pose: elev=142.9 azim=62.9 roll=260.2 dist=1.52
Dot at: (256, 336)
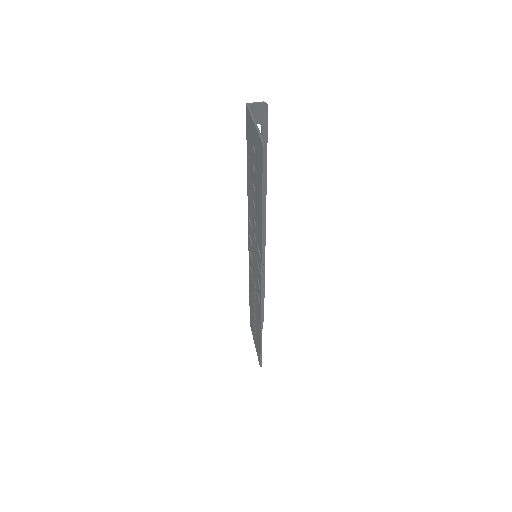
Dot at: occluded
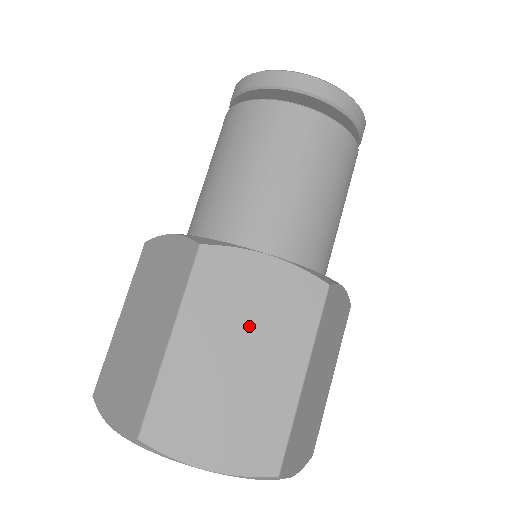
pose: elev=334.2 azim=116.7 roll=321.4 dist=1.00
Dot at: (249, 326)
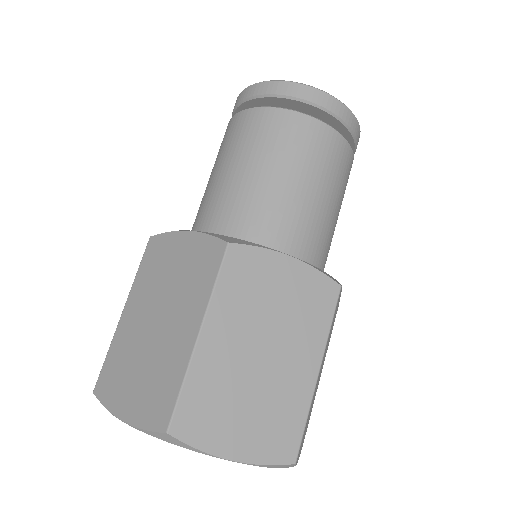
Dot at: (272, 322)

§ §

**GIVEN EXERCISE**
Turn the lines above into a numbered list, dropping any blank lines and leaving out the pictures.

**EXERCISE RESPONSE**
1. pose: elev=142.9 azim=62.9 roll=260.2 dist=1.52
2. Dot at: (256, 336)
3. Dot at: occluded
4. pose: elev=334.2 azim=116.7 roll=321.4 dist=1.00
5. Dot at: (249, 326)
6. Dot at: (272, 322)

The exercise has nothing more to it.